3. Verification: \( E_{\text{alice}} \) read from storage, not calldata. Theorem 6's reduction routes through the registration-time binding of \( E_{\text{alice}} \) to issuer-certified \( m \). If Alice supplies \( E_{\text{alice}} \) via calldata the binding is severed and Theorem 6 does not apply.

• Uniform randomness for \( t, k_1, k_2, r_b \). Theorems 2 and 5 depend on uniform distributions. A biased RNG converts statistical unlinkability into a detectable correlation and converts perfect HVZK into approximate HVZK with an adversarial advantage proportional to the bias.
• Fiat-Shamir domain separation. The hash input must include all public inputs and context (\( \texttt{msg.sender}, \texttt{spender}, \texttt{chainid} \)).

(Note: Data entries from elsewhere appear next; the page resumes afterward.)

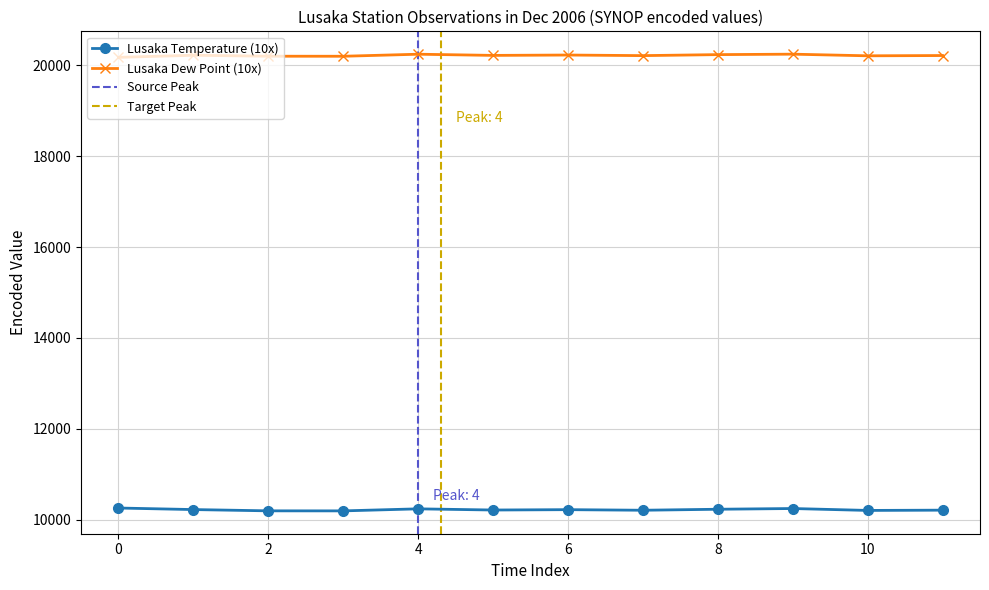

Is it true that Lusaka Dew Point (10x) equals 9924 at 10?

False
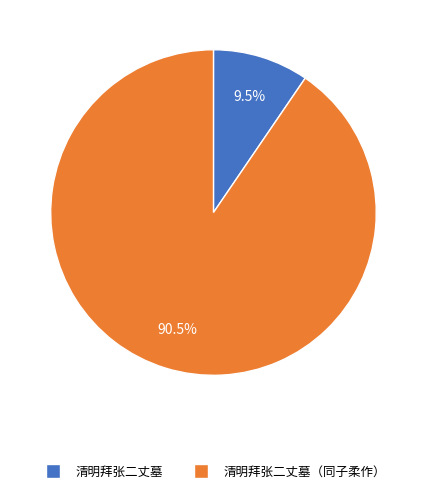

Does any single category account for the majority?

Yes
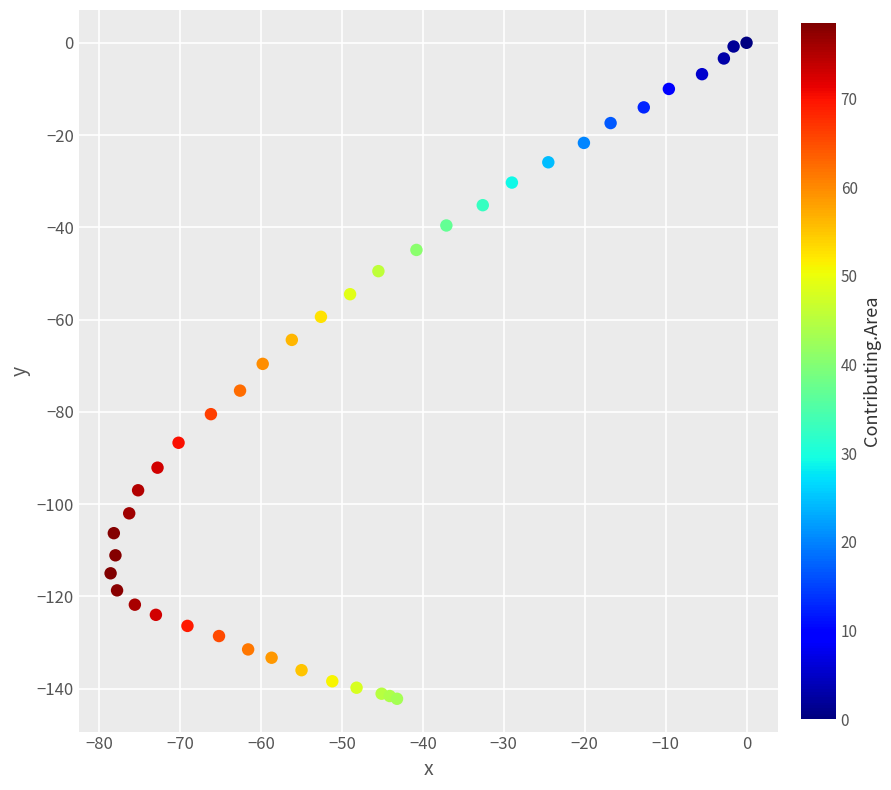

What is the range of Y values (max minus min)?

142.2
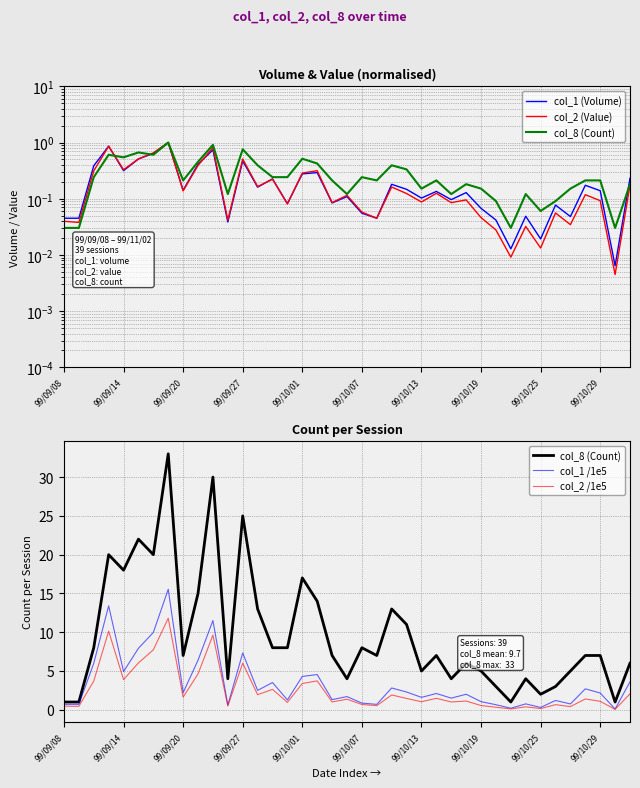

True or false: col_1 /1e5 has a value of 8.0 at 99/09/20.

False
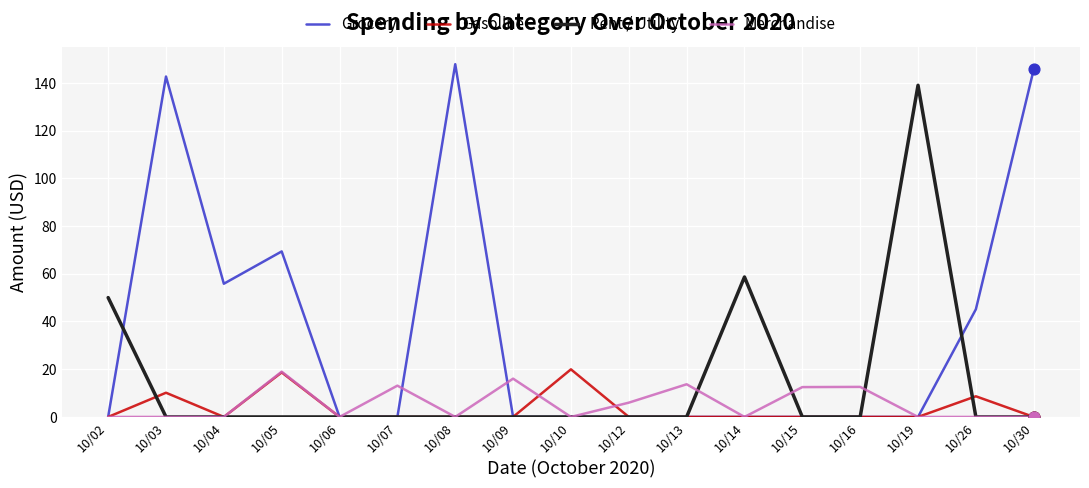

What are all the series names shown in the legend?

Grocery, Gasoline, Rent / Utility, Merchandise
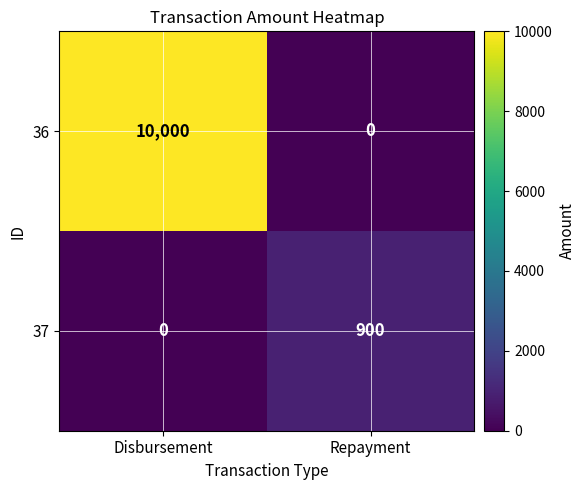

What is the total value across all series at Repayment?

900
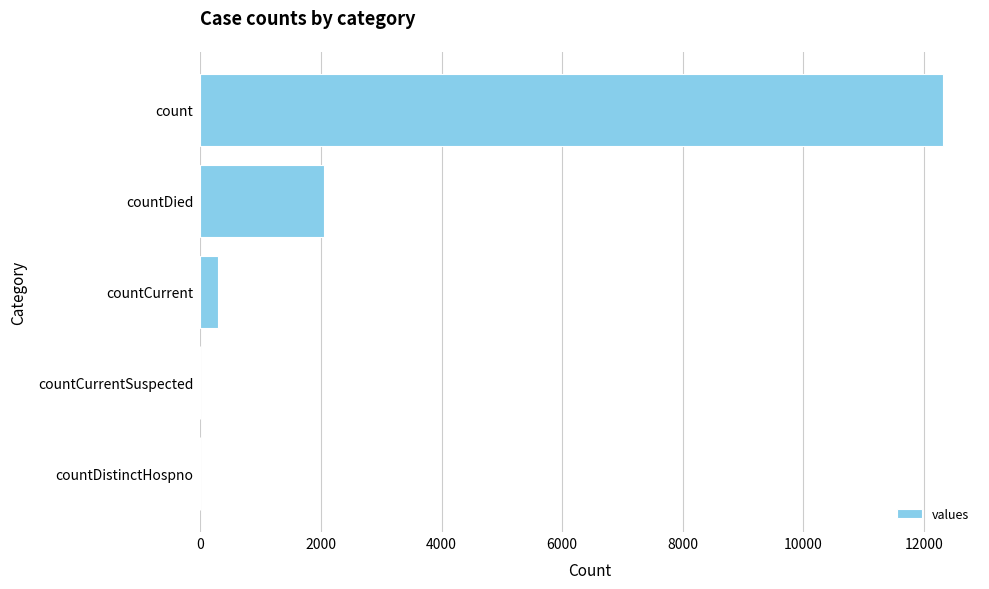

How many data points does each series have?

5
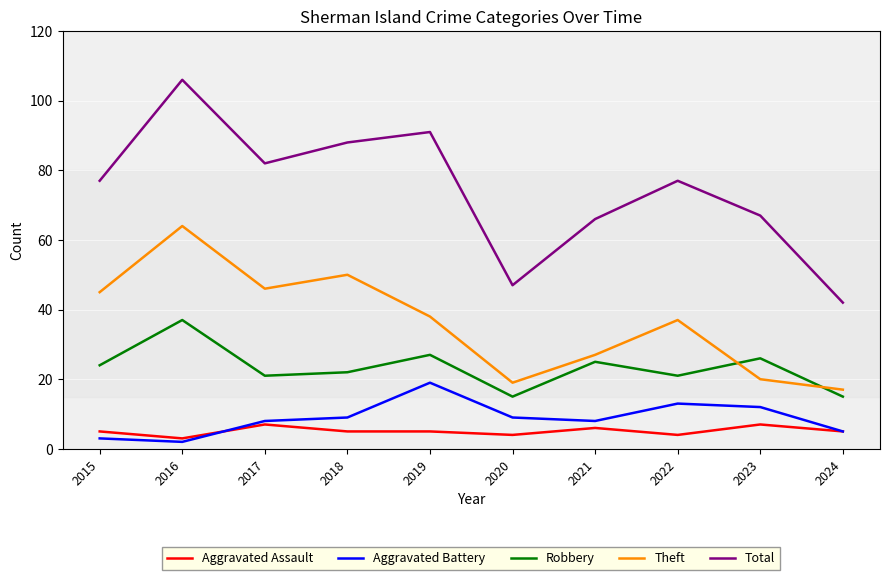

What is the total value across all series at 2017?

164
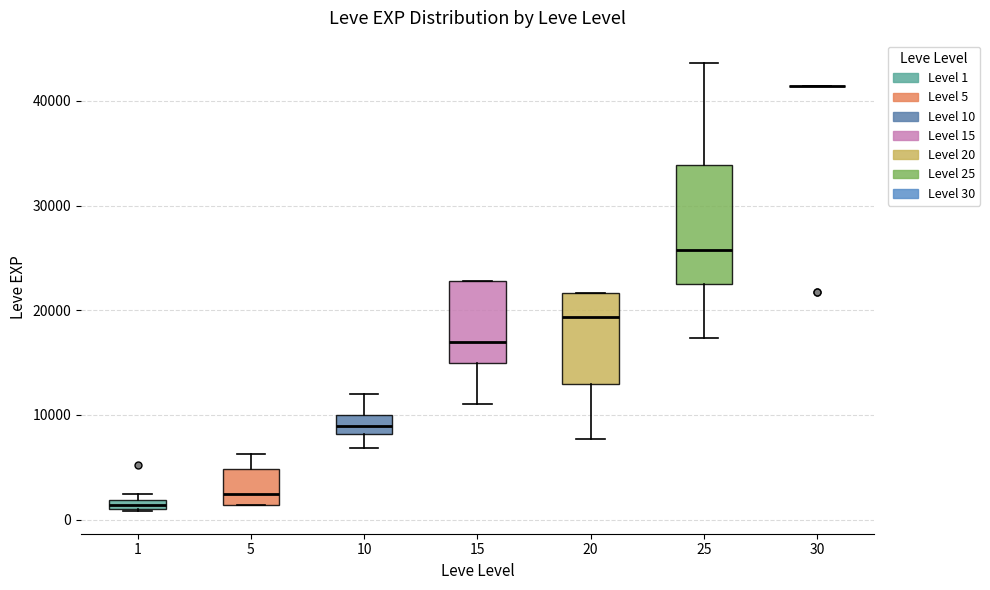

Comparing the boxes themselves (not the whiskers), which one is the tallest?

25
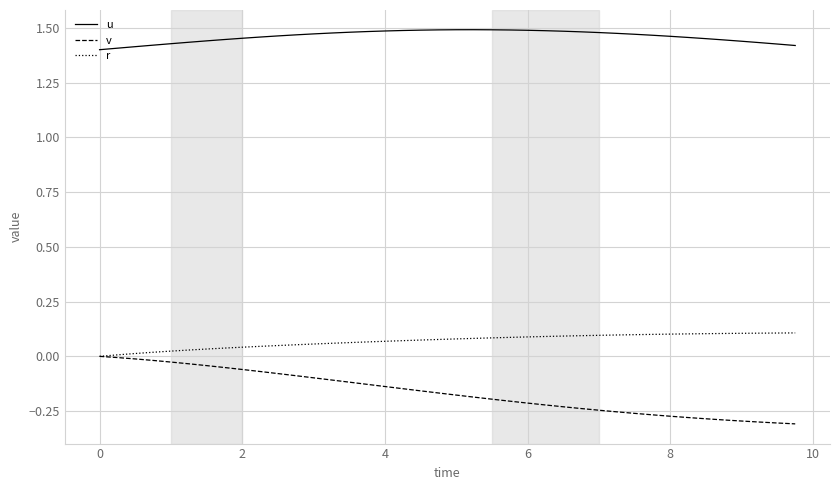

Rank the series by their maximum value, from highest to lowest.

u, r, v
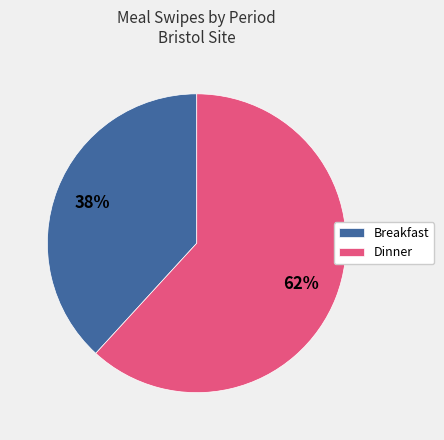

The Breakfast slice represents 45% of the pie. True or false?

False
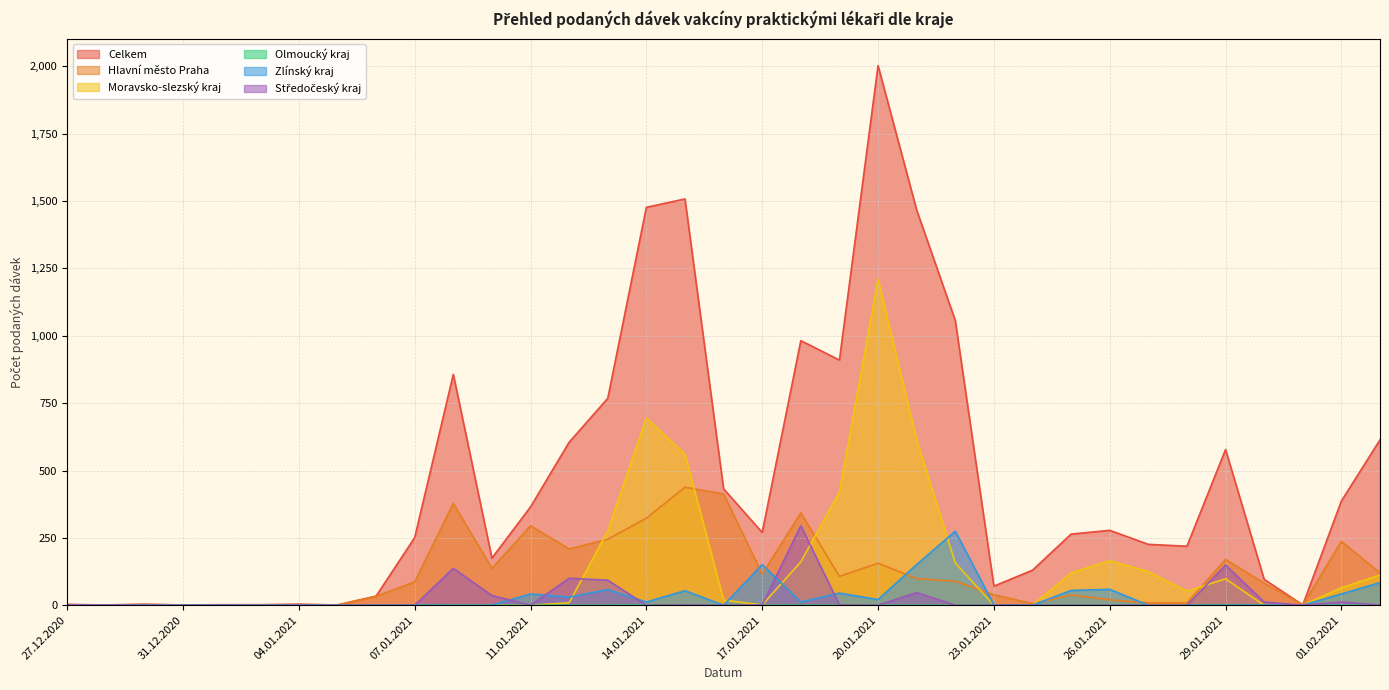

What is the difference between the Moravsko-slezský kraj values at 21.01.2021 and 05.01.2021?

614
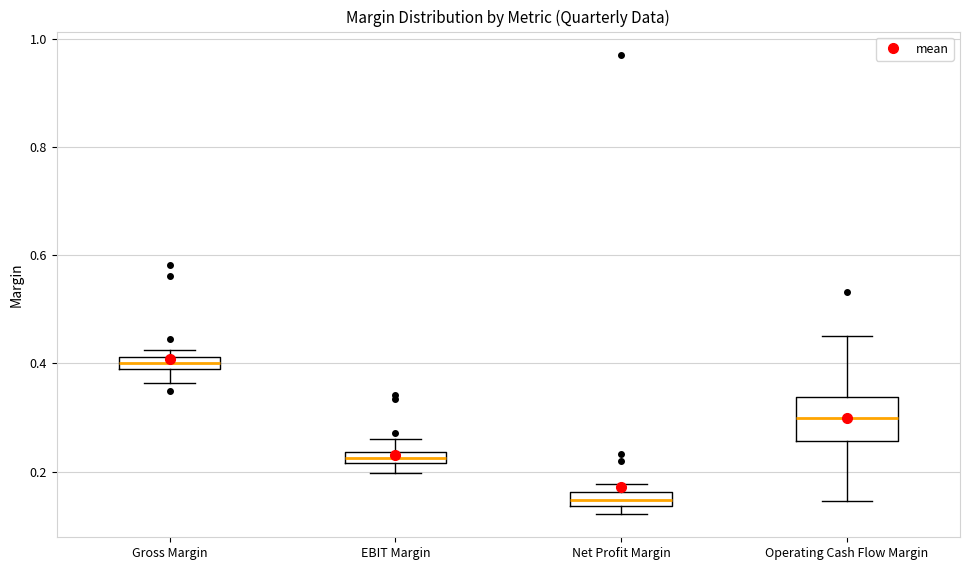

Which box is the tallest, from its lower edge to its upper edge?

Operating Cash Flow Margin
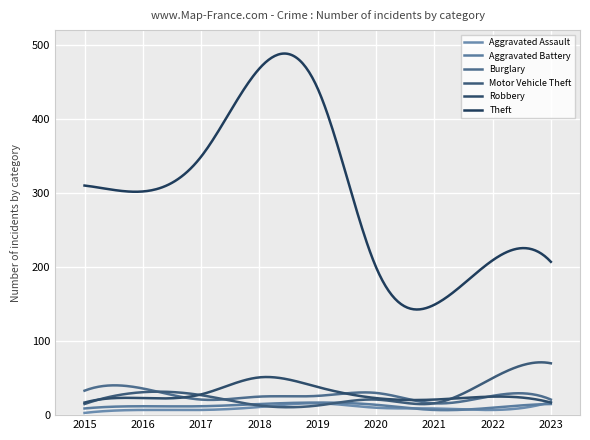

How many times do Motor Vehicle Theft and Burglary cross each other?

3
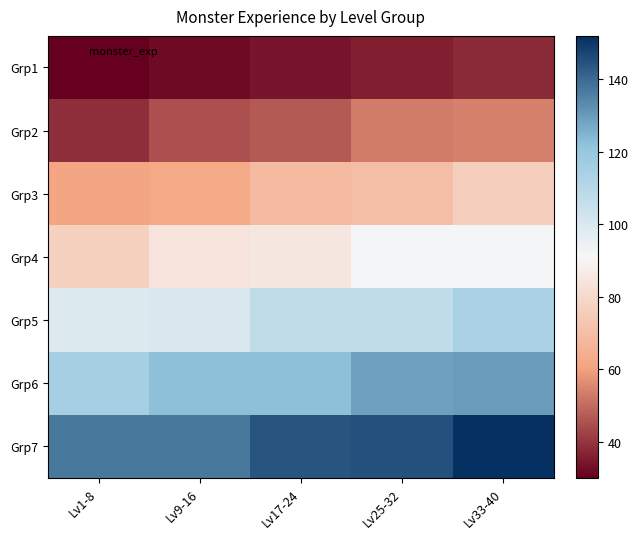

At which category does the chart reach its peak across all series?

Lv33-40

Omitting any one opens a cross-context replay path; the forking lemma reduction is unaffected, but the NIZK is no longer bound to the intended transaction.

• Knowledge soundness of the registration-time NIZK that binds \( \sigma' \) to \( E_{\text{alice}} \): this is a standard Schnorr-family sigma protocol over a linear pairing relation (see alberta-buck-identity.org, "One-Time (PS Signature + NIZK Verification at Registration)") and follows the same completeness / soundness / ZK template as Theorems 3-5. A separate write-up at the same level of detail is the natural next step.
• Circuit soundness of the BUCK Notes spend circuits: Part IV proves that the in-circuit statements (CP-equality on \( E_{\text{note}} \) for A-spend; Schnorr PoK and signature verify for B-spend) imply the desired cryptographic guarantees assuming knowledge soundness of the underlying SNARK system. Soundness of the proof system itself (Groth16 / PLONK / STARK) depends on the chosen proof system's trusted setup (if any) and circuit correctness; this is orthogonal to the contents of this document.
• Collision-resistance and hiding of the Poseidon commitment hash \( H_{\text{cm}} \) and pseudorandomness of the Poseidon nullifier PRF. Poseidon is modelled as a random oracle in the SNARK circuit for the double-spend and commitment-binding arguments; its concrete security on BN254 has been independently studied and is assumed here. See the Poseidon-hash cryptanalysis literature for current best attacks and parameter choices.